Small bowel

Information about small bowel transplantation in the UK

COVID-19: see our advice for clinical staff involved in facilitating organ and tissue donation and transplantation in the UK.

Small bowel transplantation is an option for patients with chronic intestinal failure for whom long term parenteral nutrition is no longer a viable option. This can occur due to severe or recurrent intravenous catheter infections or liver failure.

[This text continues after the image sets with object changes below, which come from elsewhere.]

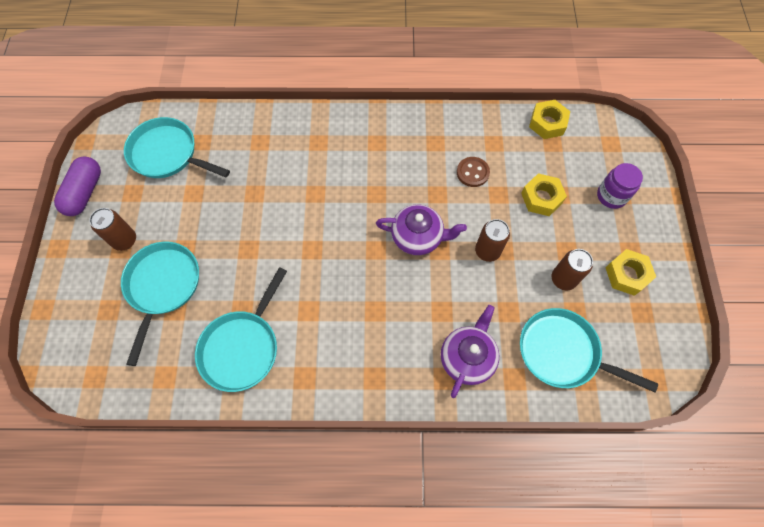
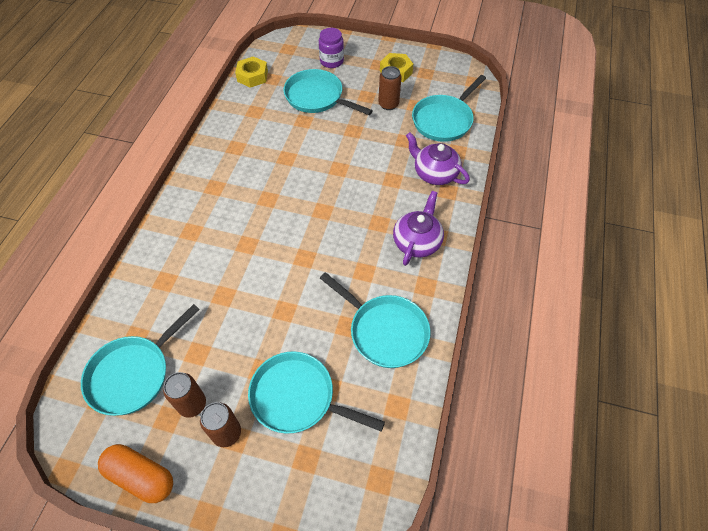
camera: 75 degrees left, 10 degrees down
purple capsule [54,156,101,216] -> orange capsule [98,444,173,503]
purple teapot [376,204,467,255] -> purple teapot moved to [393,191,444,266]
brown button [457,157,490,187] -> none
brown can [475,219,510,262] -> brown can moved to [163,372,206,418]
yellow nut [521,173,567,216] -> turquoise pan [283,69,373,115]

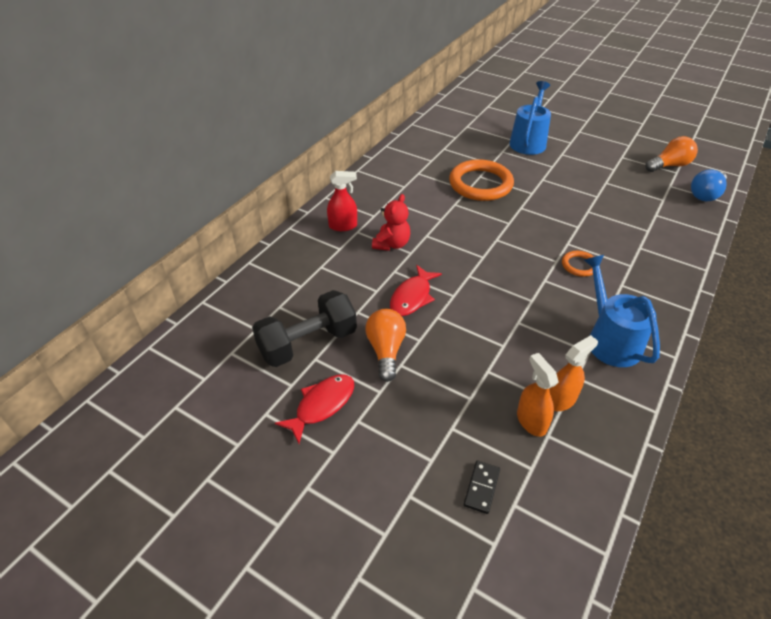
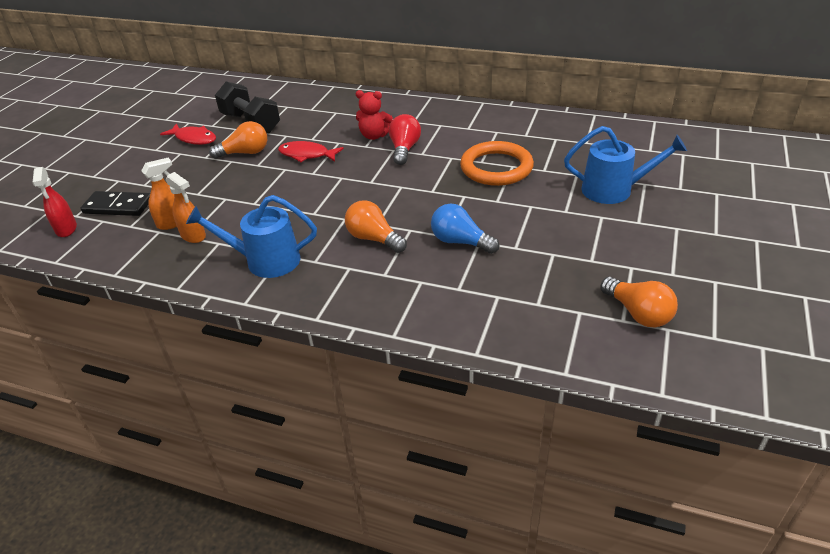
camera: 80 degrees right, 5 degrees down
red spray bottle [327,171,357,231] -> red spray bottle moved to [32,167,77,237]
black domino [464,461,500,514] -> black domino [81,191,150,216], size x1.70
orange ring [562,251,594,277] -> orange light bulb [345,200,407,253]
blue watering can [584,255,660,367] -> blue watering can turned 150 degrees counterclockwise [186,195,317,278]
blue light bulb [691,169,727,202] -> blue light bulb moved to [431,204,500,254]
none -> red light bulb [389,114,421,165]

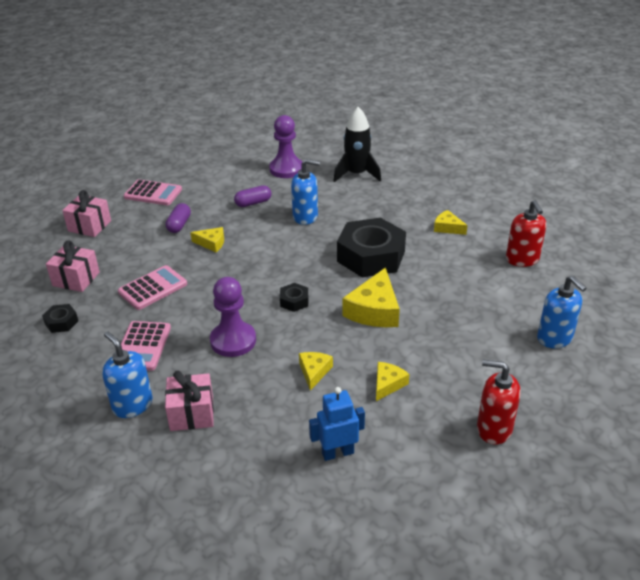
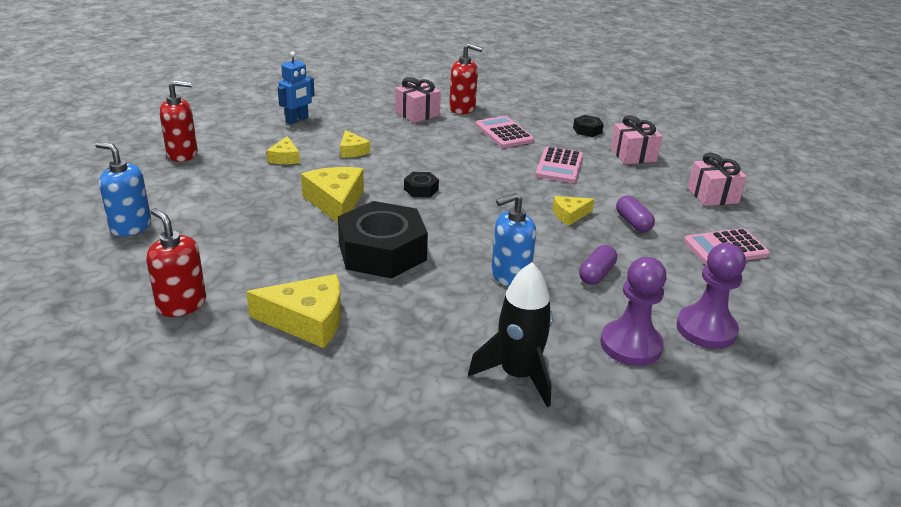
camera: 145 degrees right, 5 degrees down
blue soap dispenser [102,331,153,418] -> red soap dispenser [449,43,483,114]
purple pawn [210,277,256,357] -> purple pawn moved to [676,243,746,349]
yellow cheese [434,210,468,235] -> yellow cheese [246,274,341,348], size x1.80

There are a very small number of nationally-funded small bowel transplant units in the UK, specialising either in adult or paediatric small bowel transplants.

In the UK, small bowel transplants can consist of one of the following: the small bowel alone, the small bowel and liver or complex multivisceral and composite transplants implanting a cluster of abdominal organs in the same major operation. Historically, the results of small bowel transplantation were very poor compared with other transplantable organs, but advances in preservation techniques, immunosuppression and small bowel surveillance methods have greatly improved outcomes to the point where they are comparable to lung transplants.

This section of the site describes aspects of small bowel and multivisceral and composite transplantation in the UK, and the role of NHS Blood and Transplant (NHSBT) in facilitating these programmes.

NHSBT is supported by clinical input from members of the Multi-visceral and Composite Tissue Advisory Group, which has representatives of all small bowel transplant centres and from intestinal failure services, paediatric gastroenterology and intensive care.